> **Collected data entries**
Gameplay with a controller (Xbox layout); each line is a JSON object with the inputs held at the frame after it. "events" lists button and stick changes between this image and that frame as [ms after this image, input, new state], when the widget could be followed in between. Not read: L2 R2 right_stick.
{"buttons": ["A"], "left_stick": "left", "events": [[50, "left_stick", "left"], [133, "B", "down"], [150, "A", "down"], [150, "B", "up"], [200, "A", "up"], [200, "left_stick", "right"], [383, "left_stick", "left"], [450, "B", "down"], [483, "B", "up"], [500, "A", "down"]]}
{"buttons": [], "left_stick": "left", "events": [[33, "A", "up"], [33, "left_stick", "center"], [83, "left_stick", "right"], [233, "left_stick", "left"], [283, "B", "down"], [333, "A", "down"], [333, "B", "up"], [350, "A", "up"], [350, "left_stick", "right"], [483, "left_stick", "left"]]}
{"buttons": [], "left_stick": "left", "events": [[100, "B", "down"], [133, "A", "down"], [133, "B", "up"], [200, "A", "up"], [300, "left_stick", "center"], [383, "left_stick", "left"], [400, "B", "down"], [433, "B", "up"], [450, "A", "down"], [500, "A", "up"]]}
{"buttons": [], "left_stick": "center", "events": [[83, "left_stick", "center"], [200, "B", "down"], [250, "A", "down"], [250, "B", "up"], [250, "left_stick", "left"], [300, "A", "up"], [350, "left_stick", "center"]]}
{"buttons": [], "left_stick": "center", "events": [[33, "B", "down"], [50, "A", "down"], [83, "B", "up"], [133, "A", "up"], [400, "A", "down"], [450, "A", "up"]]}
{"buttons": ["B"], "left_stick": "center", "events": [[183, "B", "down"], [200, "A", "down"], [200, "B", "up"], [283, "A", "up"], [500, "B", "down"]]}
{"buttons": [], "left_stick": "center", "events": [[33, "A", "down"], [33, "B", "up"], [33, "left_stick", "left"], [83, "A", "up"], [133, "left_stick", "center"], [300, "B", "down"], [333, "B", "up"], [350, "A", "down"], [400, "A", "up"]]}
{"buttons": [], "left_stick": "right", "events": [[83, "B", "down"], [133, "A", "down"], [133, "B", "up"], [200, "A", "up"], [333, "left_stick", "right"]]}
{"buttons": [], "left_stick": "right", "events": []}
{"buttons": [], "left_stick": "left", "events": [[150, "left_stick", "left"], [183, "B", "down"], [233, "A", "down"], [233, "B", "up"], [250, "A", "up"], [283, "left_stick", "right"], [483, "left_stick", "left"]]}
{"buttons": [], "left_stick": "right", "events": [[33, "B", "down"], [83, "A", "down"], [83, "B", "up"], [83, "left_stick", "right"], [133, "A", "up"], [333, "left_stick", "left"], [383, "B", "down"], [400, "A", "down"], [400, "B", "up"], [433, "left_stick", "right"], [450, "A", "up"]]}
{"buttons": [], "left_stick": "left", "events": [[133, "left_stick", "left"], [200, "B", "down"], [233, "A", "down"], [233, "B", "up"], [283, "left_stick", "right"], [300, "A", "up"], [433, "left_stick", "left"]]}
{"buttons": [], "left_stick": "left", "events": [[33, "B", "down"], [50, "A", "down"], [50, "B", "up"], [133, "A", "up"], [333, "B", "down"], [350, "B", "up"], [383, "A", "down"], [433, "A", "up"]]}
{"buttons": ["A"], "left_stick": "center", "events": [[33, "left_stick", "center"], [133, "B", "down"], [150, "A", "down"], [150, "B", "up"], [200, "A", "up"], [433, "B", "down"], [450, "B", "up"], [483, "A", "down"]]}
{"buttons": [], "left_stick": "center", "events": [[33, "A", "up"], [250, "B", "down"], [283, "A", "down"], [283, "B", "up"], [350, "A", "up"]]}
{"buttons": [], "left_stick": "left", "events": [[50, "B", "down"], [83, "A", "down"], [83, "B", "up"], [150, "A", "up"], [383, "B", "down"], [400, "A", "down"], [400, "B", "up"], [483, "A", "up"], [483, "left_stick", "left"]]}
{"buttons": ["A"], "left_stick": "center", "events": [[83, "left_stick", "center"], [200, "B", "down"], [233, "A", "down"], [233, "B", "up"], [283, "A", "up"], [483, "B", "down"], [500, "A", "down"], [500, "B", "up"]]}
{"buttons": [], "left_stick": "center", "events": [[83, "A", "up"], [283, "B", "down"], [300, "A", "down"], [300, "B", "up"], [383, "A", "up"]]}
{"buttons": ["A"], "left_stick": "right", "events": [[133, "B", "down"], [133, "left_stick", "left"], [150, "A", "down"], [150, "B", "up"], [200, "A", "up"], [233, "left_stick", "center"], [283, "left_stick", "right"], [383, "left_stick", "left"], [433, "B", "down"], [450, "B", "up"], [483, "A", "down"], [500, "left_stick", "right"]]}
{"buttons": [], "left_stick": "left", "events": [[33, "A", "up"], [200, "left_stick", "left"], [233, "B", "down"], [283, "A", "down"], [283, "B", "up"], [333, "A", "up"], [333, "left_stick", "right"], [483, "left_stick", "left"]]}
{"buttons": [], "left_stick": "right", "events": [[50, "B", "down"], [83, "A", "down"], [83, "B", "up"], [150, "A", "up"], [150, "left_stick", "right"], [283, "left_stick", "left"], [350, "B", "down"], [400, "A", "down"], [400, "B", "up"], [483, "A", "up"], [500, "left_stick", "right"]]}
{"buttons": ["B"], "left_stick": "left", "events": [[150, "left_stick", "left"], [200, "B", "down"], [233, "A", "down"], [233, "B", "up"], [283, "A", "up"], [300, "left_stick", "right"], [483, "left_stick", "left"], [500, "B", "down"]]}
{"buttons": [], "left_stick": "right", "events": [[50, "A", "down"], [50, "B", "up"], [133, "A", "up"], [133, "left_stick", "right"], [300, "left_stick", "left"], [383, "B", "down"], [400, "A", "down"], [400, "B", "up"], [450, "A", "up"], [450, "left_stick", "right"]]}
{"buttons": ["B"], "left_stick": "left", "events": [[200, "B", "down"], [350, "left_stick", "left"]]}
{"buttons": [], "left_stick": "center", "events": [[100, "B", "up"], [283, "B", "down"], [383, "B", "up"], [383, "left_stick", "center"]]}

> **EXERCISE PROMPT**
Please copy the data in full, character for character.

> **RESPONSE FOR THIS EXERCISE**
Gameplay with a controller (Xbox layout); each line is a JSON object with the inputs held at the frame after it. "events" lists button and stick changes between this image and that frame as [ms after this image, input, new state], when the widget could be followed in between. Not read: L2 R2 right_stick.
{"buttons": ["A"], "left_stick": "left", "events": [[50, "left_stick", "left"], [133, "B", "down"], [150, "A", "down"], [150, "B", "up"], [200, "A", "up"], [200, "left_stick", "right"], [383, "left_stick", "left"], [450, "B", "down"], [483, "B", "up"], [500, "A", "down"]]}
{"buttons": [], "left_stick": "left", "events": [[33, "A", "up"], [33, "left_stick", "center"], [83, "left_stick", "right"], [233, "left_stick", "left"], [283, "B", "down"], [333, "A", "down"], [333, "B", "up"], [350, "A", "up"], [350, "left_stick", "right"], [483, "left_stick", "left"]]}
{"buttons": [], "left_stick": "left", "events": [[100, "B", "down"], [133, "A", "down"], [133, "B", "up"], [200, "A", "up"], [300, "left_stick", "center"], [383, "left_stick", "left"], [400, "B", "down"], [433, "B", "up"], [450, "A", "down"], [500, "A", "up"]]}
{"buttons": [], "left_stick": "center", "events": [[83, "left_stick", "center"], [200, "B", "down"], [250, "A", "down"], [250, "B", "up"], [250, "left_stick", "left"], [300, "A", "up"], [350, "left_stick", "center"]]}
{"buttons": [], "left_stick": "center", "events": [[33, "B", "down"], [50, "A", "down"], [83, "B", "up"], [133, "A", "up"], [400, "A", "down"], [450, "A", "up"]]}
{"buttons": ["B"], "left_stick": "center", "events": [[183, "B", "down"], [200, "A", "down"], [200, "B", "up"], [283, "A", "up"], [500, "B", "down"]]}
{"buttons": [], "left_stick": "center", "events": [[33, "A", "down"], [33, "B", "up"], [33, "left_stick", "left"], [83, "A", "up"], [133, "left_stick", "center"], [300, "B", "down"], [333, "B", "up"], [350, "A", "down"], [400, "A", "up"]]}
{"buttons": [], "left_stick": "right", "events": [[83, "B", "down"], [133, "A", "down"], [133, "B", "up"], [200, "A", "up"], [333, "left_stick", "right"]]}
{"buttons": [], "left_stick": "right", "events": []}
{"buttons": [], "left_stick": "left", "events": [[150, "left_stick", "left"], [183, "B", "down"], [233, "A", "down"], [233, "B", "up"], [250, "A", "up"], [283, "left_stick", "right"], [483, "left_stick", "left"]]}
{"buttons": [], "left_stick": "right", "events": [[33, "B", "down"], [83, "A", "down"], [83, "B", "up"], [83, "left_stick", "right"], [133, "A", "up"], [333, "left_stick", "left"], [383, "B", "down"], [400, "A", "down"], [400, "B", "up"], [433, "left_stick", "right"], [450, "A", "up"]]}
{"buttons": [], "left_stick": "left", "events": [[133, "left_stick", "left"], [200, "B", "down"], [233, "A", "down"], [233, "B", "up"], [283, "left_stick", "right"], [300, "A", "up"], [433, "left_stick", "left"]]}
{"buttons": [], "left_stick": "left", "events": [[33, "B", "down"], [50, "A", "down"], [50, "B", "up"], [133, "A", "up"], [333, "B", "down"], [350, "B", "up"], [383, "A", "down"], [433, "A", "up"]]}
{"buttons": ["A"], "left_stick": "center", "events": [[33, "left_stick", "center"], [133, "B", "down"], [150, "A", "down"], [150, "B", "up"], [200, "A", "up"], [433, "B", "down"], [450, "B", "up"], [483, "A", "down"]]}
{"buttons": [], "left_stick": "center", "events": [[33, "A", "up"], [250, "B", "down"], [283, "A", "down"], [283, "B", "up"], [350, "A", "up"]]}
{"buttons": [], "left_stick": "left", "events": [[50, "B", "down"], [83, "A", "down"], [83, "B", "up"], [150, "A", "up"], [383, "B", "down"], [400, "A", "down"], [400, "B", "up"], [483, "A", "up"], [483, "left_stick", "left"]]}
{"buttons": ["A"], "left_stick": "center", "events": [[83, "left_stick", "center"], [200, "B", "down"], [233, "A", "down"], [233, "B", "up"], [283, "A", "up"], [483, "B", "down"], [500, "A", "down"], [500, "B", "up"]]}
{"buttons": [], "left_stick": "center", "events": [[83, "A", "up"], [283, "B", "down"], [300, "A", "down"], [300, "B", "up"], [383, "A", "up"]]}
{"buttons": ["A"], "left_stick": "right", "events": [[133, "B", "down"], [133, "left_stick", "left"], [150, "A", "down"], [150, "B", "up"], [200, "A", "up"], [233, "left_stick", "center"], [283, "left_stick", "right"], [383, "left_stick", "left"], [433, "B", "down"], [450, "B", "up"], [483, "A", "down"], [500, "left_stick", "right"]]}
{"buttons": [], "left_stick": "left", "events": [[33, "A", "up"], [200, "left_stick", "left"], [233, "B", "down"], [283, "A", "down"], [283, "B", "up"], [333, "A", "up"], [333, "left_stick", "right"], [483, "left_stick", "left"]]}
{"buttons": [], "left_stick": "right", "events": [[50, "B", "down"], [83, "A", "down"], [83, "B", "up"], [150, "A", "up"], [150, "left_stick", "right"], [283, "left_stick", "left"], [350, "B", "down"], [400, "A", "down"], [400, "B", "up"], [483, "A", "up"], [500, "left_stick", "right"]]}
{"buttons": ["B"], "left_stick": "left", "events": [[150, "left_stick", "left"], [200, "B", "down"], [233, "A", "down"], [233, "B", "up"], [283, "A", "up"], [300, "left_stick", "right"], [483, "left_stick", "left"], [500, "B", "down"]]}
{"buttons": [], "left_stick": "right", "events": [[50, "A", "down"], [50, "B", "up"], [133, "A", "up"], [133, "left_stick", "right"], [300, "left_stick", "left"], [383, "B", "down"], [400, "A", "down"], [400, "B", "up"], [450, "A", "up"], [450, "left_stick", "right"]]}
{"buttons": ["B"], "left_stick": "left", "events": [[200, "B", "down"], [350, "left_stick", "left"]]}
{"buttons": [], "left_stick": "center", "events": [[100, "B", "up"], [283, "B", "down"], [383, "B", "up"], [383, "left_stick", "center"]]}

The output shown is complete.